Scene at the Cinema

by Kirstyn Smith

American Teen

They say (whoever ‘they’ are) that school days are the best days of your life. It’s been a long seven years since I last set foot in a school, so I’ve forgotten what it was really like, everything having faded into a rose-tinted haze. However, if the experience was in any way similar to some of the school days of these American teenagers, I’m glad I’ve supressed the memories. It’s all awkwardness and angst, with the occasional private naked photo being sent to everyone in the school, much to the chagrin of one poor girl.

courtesy of slashfilm
courtesy of slashfilm

It’s this episode that sticks with me, highlighting as it does the ‘reality’ (read: lack thereof) in this supposed documentary.

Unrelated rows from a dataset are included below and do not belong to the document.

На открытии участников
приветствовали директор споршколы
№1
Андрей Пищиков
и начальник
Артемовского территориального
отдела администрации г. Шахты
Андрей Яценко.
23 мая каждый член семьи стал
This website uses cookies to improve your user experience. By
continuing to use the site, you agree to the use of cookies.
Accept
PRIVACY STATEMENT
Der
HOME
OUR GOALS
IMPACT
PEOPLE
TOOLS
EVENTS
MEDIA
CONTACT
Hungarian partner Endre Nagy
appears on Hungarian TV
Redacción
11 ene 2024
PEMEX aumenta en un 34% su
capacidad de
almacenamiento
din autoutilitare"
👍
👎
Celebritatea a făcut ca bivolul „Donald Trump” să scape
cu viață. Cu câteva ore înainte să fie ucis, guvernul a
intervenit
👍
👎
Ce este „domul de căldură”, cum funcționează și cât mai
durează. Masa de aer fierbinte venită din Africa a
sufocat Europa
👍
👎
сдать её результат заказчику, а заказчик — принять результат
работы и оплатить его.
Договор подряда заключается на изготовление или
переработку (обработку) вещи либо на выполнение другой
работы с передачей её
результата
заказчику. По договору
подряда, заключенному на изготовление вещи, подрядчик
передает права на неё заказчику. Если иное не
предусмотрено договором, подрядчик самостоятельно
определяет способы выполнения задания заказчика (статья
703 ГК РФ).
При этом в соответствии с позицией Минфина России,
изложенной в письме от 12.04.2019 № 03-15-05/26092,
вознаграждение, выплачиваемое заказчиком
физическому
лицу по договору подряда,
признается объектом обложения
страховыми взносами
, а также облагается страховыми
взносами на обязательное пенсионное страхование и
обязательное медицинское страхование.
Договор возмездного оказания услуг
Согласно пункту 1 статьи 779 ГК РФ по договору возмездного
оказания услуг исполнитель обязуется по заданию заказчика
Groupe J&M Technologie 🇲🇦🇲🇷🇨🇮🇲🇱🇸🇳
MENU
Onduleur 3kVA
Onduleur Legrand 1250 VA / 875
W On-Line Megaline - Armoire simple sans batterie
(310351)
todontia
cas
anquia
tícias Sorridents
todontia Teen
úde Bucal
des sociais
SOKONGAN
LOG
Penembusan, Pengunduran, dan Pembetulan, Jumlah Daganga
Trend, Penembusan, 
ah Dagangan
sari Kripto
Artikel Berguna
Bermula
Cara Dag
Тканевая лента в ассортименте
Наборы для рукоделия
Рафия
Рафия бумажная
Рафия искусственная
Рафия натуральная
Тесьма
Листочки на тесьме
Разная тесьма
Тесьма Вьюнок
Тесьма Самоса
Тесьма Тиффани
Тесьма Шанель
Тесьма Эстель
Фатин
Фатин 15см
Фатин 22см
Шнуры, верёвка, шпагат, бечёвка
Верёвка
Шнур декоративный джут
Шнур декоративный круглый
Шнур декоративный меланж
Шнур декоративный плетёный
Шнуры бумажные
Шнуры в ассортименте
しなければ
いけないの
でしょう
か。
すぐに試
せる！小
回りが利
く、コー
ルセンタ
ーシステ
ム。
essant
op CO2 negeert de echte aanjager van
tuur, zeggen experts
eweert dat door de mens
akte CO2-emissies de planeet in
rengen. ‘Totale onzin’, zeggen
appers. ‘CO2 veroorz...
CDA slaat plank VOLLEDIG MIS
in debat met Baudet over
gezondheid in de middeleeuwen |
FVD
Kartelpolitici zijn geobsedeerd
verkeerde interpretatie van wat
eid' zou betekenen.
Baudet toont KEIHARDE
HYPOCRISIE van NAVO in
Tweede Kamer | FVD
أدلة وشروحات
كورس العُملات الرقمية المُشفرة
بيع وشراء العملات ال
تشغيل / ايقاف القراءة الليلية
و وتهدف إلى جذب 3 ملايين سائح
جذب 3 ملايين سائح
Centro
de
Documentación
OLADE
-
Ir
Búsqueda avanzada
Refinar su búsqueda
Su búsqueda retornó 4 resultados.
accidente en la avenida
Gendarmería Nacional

No filmmaker would sit back and allow their subject to actively ruin a young girl’s reputation. Would they?

This naked-photo-spreading was the doing of Megan – the popular princess of the school. We also follow Colin – a jock attempting to obtain a basketball scholarship with the support of his alarmingly pushy father and Jake – helplessly geeky and determined to find a girlfriend (to cut a long story short – he doesn’t.) My personal star of the show was Hannah, described as ‘alternative’ and obviously there to appeal to the Juno generation. But it was hard not to feel for her multiple heartbreaks and to be sucked into her honest effervescence while faced with a fairly difficult life.

It’s hard to put a finger on why I enjoyed the film as much as I did. While very contrived and exceedingly stereotypically American, it provided a sense of nostalgia. For my generation, who grew up on a diet of Babysitters Club, Sweet Valley High, Bug Juice and the Breakfast Club, it taps into that lingering sense that everything is cooler and more exciting in America.

Yet, this does prove not to be the case, as the film culminates with an uneventful prom, followed by an uneventful graduation and a postscript which informs us that the teenagers have gone on to lead uneventful lives. At least they stayed away from the presumed moral message that everyone can get on, even geeks and jocks (everyone knows that this is not true.)

So, is it a real insight into American teen life? No. Will it stir the hidden part of you that secretly wishes your school years were a blur of homecoming kings and queens, Abercrombie and Fitch with a Starbucks on every corner? Yes. Will it re-enhance your belief that school days truly were the best days of your life? Well, as you witness one teen moaning ‘My life sucks now, but what if it sucks more after highschool,’ and you fight the urge to reach into the screen and shake some sense into them, most definitely.

Marley and Me

Look up the definition of “family movie” and you’ll find Marley and Me.  By the end, the film has it all – a wholesome Mum and Dad, three well-behaved children, and a dog.

But I’m ahead of myself.

To begin with, Jenny (Jennifer Aniston) and John (Owen Wilson) are following her Plan:  marriage, check.  Baby substitute (the dog), check.  This is where it gets complicated.  Their all-too-boisterous Labrador chews on everything, runs too fast, humps without prejudice and generally fails to obey in one heart-warming scene.  Then another.  And another.  You get the picture – the dog is a bit of a pain, something of which we are reminded ad nauseaum.

However, the couple’s journey as they adjust to him, grow to love him and fail to train him forms the backbone of their journey through life.  We are treated to typical troubles, predictable problems and simple solutions.  Despite these attempts at conflict and resolution, it doesn’t ring true.  I won’t say it was boring, but it was a bit flat.

Perhaps this is because the film is based on a book, which is -in turn- based on a series of newspaper columns written by John Grogan.  I can see how using your dog’s life to track your own could be interesting in weekly installments of 1000 words, but after dragging the idea through so many different media, it seems too tired to translate to the big screen.  In order to cover this, the director throws in too many ‘annoying dog’ scenes, before resorting to tugging hard on the old heart-strings towards the end.

MArley and Me courtesy of LA Times
Marley and Me courtesy of LA Times

Of course, one has to remember that this film is primarily based at children and it does tick all the requisite boxes:  an amusing pet with plenty of ‘awww’ moments to conjure that warm, fuzzy glow.   However, if you’re neither a pet person nor a child person, this will soon wear thin and I was left with the resounding conclusion that pets, rather like children, are definitely cuter when they are your own.